Other common LEMS symptoms often happen to the eye muscles, including double-vision and drooping eyelids (ptosis). Weakness in the tongue and jaw can also make it hard to speak clearly. It’s essential to get checked out by a doctor if you experience muscle weakness.
It could be a sign of cancer, especially small-cell lung cancer. Treatment can also help ease the LEMS symptoms if the cancer is found. If there isn’t cancer, you might need a CT scan or other imaging tests to determine what else is causing the symptoms.
In LEMS, muscle weakness usually affects the muscles used for walking first. You might need help getting up from a chair, climbing stairs, or walking up a steep walkway. Then, the weakness spreads from your legs to your arms. It can also affect your eye muscles, causing drooping eyes or double vision.
On a medical exam, you may have poor tendon reflexes (the kind your healthcare provider checks by tapping the knee). A blood test can show you have high levels of anti-calcium channel antibodies. These antibodies block calcium channels at the end of nerve cells, interfering with nerve signals controlling muscle movement.
If the problem is related to injury, X-rays and an MRI can help identify a broken bone or other damage affecting your walking ability. Depending on the cause, treatment might include surgery, physical therapy, and medications to manage pain or other symptoms. If the condition is caused by cancer, treatments for the underlying cancer might improve the symptoms of LEMS.
LEMS can lead to weakness in the muscles that control the eyes, mouth, and other parts of the face. This may cause problems with vision, including double vision (diplopia) and eyelid drooping (ptosis). Weakness in these muscles can also make it difficult to speak and swallow and cause slurred or mumbled speech.
Autonomic nervous system dysfunction symptoms are common in people with LEMS, such as dry mouth, difficulty swallowing, constipation, and impotence in men. To diagnose LEMS, your doctor will review your medical history and perform a physical exam. They will then order blood tests to detect antibodies linked with LEMS, known as anti-calcium channel antibodies.
These tests are typically performed by a neurologist specializing in nerves and muscle disorders. Other diagnostic procedures may include electromyography (EMG), which uses thin wire electrodes to test muscle activity, and diagnostic imaging, such as magnetic resonance imaging (MRI) or computed tomography (CT).
Researchers have found that the symptom of breathing problems (dyspnea) is more common in people with LEMS than in those who don’t. In up to 60% of cases, LEMS is connected to underlying cancer, most commonly small-cell lung cancer. But even in cases where no cancer is detected, the immune system may produce antibodies that cross-react with voltage-gated calcium channels (VGCC) at the neuromuscular junction.
These disrupt everyday nerve-to-muscle communication.
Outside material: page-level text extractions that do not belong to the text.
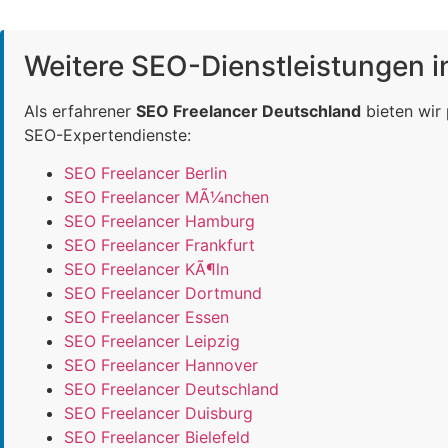
Weitere SEO-Dienstleistungen 
Als erfahrener
SEO Freelancer Deutschland
bieten wir
SEO-Expertendienste:
SEO Freelancer Berlin
SEO Freelancer MÃ¼nchen
SEO Freelancer Hamburg
SEO Freelancer Frankfurt
SEO Freelancer KÃ¶ln
SEO Freelancer Dortmund
SEO Freelancer Essen
SEO Freelancer Leipzig
SEO Freelancer Hannover
SEO Freelancer Deutschland
SEO Freelancer Duisburg
SEO Freelancer Bielefeld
Consequently, muscle weakness occurs mainly in the legs but can also affect muscles of the arms, hands, and muscles that control breathing and swallowing. Like Myasthenia gravis (MG), a doctor can usually suspect LEMS based on your medical history and physical exam. But it can take time to receive the correct diagnosis, particularly if the condition is associated with cancer.
An underlying cancer is found in about half of all LEMS cases. The most common type of cancer found is small-cell lung cancer. People with LEMS associated with cancer have a longer life span than those with idiopathic LEMS. In most people, symptoms of LEMS start in the legs.
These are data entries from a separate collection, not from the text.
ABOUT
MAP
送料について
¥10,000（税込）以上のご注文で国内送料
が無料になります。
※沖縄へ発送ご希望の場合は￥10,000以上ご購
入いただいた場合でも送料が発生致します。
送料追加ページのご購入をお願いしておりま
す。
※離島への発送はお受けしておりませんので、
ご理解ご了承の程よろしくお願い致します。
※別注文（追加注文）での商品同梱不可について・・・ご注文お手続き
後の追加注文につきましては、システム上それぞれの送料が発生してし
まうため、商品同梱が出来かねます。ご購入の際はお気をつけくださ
They may feel heavy and unsteady, like walking through water. Over time, the weakness will spread to muscles farther from the body’s trunk, such as the arms and face. It is less common for LEMS to affect the torso, but it can happen. People with LEMS can also experience problems with automatic body functions, such as a dry mouth and constipation in men or impotence in women.
The antibodies that cause LEMS can also affect the muscles that move the eyelids, causing them to droop (ptosis) or to make double vision. Eyeglasses or contact lenses can correct this problem and, in some cases, surgery. The weakness can also interfere with chewing, swallowing, and breathing. This can lead to a shortened life span in some people.